The DKW F10 was a car sold by DKW of Ingolstadt, West Germany, during 1949 and the early part of 1950 only. It was the first postwar car produced by the firm, though they initially utilized leftover or damaged pre-war stock of F8 chassis, powered by existing stock of 688 cc, two-stroke two-cylinder F8 engines (around 180 such examples were produced). The F8 had originally been built between 1939 and 1942.

==Design==
After the war, DKW's body factory in Spandau was behind the Iron Curtain, having becoming part of IFA, which meant that the West German company was forced to outsource the bodywork for the early post-war years. The Baur coachbuilding firm of Stuttgart had been supplying convertible bodies for the pre-war F5, F7, and F8 between 1936 and 1941. Karosserie Baur was thus selected to manufacture a new design, more modern than the original, wood-framed F8 models. The bodies, however were also considerably more expensive than the original design, partly because of their hand-built nature. Only two-door bodystyles were available: a limousine (saloon, often called a coupé by later commenters) or a cabriolet (convertible).

==Production==
Starting in December 1949, DKW began production of their new Schnellaster which meant availability of new parts. This allowed them to use brand new engines mounted in new-built, updated chassis, which were then delivered to Baur. The new chassis incorporated post-war advancements such as hydraulic brakes and telescopic shock absorbers. A total of 22 new-build F10 chassis were produced at the very end of 1949, with 174 being completed during the first half of 1950. Serial numbers ranged from F 10 10002 to F 10 10197, which means a total of 196 fully new cars were built. When production of the F89 began in Ingolstadt, in August 1950, the F10 was taken out of production. Very few F10 cars were sold in Germany; most were exported.

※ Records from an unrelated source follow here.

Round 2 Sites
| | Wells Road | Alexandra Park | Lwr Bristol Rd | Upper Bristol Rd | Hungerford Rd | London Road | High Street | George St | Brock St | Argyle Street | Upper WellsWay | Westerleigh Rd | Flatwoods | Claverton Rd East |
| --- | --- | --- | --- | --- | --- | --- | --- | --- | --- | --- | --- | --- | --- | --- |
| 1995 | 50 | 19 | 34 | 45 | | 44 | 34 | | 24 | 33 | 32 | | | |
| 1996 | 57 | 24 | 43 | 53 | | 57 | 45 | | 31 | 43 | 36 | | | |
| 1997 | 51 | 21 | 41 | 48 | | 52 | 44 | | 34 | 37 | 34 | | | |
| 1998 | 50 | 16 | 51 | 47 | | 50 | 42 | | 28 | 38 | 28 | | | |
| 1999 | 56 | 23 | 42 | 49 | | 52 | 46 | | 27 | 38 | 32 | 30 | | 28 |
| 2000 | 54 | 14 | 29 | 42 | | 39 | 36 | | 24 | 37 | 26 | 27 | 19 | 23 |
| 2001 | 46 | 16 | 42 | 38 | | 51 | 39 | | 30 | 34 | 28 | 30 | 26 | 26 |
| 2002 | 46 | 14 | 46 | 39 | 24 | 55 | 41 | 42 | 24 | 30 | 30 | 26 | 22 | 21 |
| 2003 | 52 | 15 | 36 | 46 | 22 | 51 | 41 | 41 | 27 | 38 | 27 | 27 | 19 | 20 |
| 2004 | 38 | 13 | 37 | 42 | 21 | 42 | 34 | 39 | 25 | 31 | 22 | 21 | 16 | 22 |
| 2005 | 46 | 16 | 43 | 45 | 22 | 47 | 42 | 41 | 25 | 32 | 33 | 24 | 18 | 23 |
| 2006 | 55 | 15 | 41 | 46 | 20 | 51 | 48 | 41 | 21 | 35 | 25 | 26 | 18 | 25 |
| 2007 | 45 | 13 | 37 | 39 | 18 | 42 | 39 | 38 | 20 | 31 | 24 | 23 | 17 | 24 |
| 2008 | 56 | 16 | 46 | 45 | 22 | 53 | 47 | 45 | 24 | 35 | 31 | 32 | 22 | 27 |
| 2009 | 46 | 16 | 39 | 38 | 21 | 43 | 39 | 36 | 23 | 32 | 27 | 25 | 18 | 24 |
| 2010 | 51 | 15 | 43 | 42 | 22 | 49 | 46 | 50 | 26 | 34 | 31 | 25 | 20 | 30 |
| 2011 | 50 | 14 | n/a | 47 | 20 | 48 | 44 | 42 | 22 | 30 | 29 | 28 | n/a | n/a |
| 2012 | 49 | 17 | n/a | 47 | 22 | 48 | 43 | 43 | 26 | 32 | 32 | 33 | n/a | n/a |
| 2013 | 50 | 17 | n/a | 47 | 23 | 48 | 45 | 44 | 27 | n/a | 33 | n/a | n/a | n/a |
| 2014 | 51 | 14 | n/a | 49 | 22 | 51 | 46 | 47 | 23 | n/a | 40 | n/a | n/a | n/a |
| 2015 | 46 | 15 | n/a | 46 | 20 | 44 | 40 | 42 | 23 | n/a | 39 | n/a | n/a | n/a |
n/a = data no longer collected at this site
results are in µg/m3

The Baur coachbuilding firm had presented its new F10 body as early as 1948 on a used prewar DKW F8 chassis, and from late-1948 to 1952, 1,110 of these new bodies were mounted on actual prewar F8 chassis whose wood-framed bodies had deteriorated, thus essentially turning them into new cars, and giving them a new lease on life.

==In East Germany==
Baur's F10 bodywork was also procured by the East German IFA concern. IFA had been building the former DKW F8 as the IFA F8 since 1949; Baur had extra capacity after the F89 had been introduced at Ingolstadt, and sold convertible bodies to IFA, thus producing cars that were largely identical to the DKW F10. About 250 of these Baur IFA F8 cars were built from the latter part of 1950 to about 1952. These were sold as the IFA F8 Luxus-Cabriolet and were only available in export markets.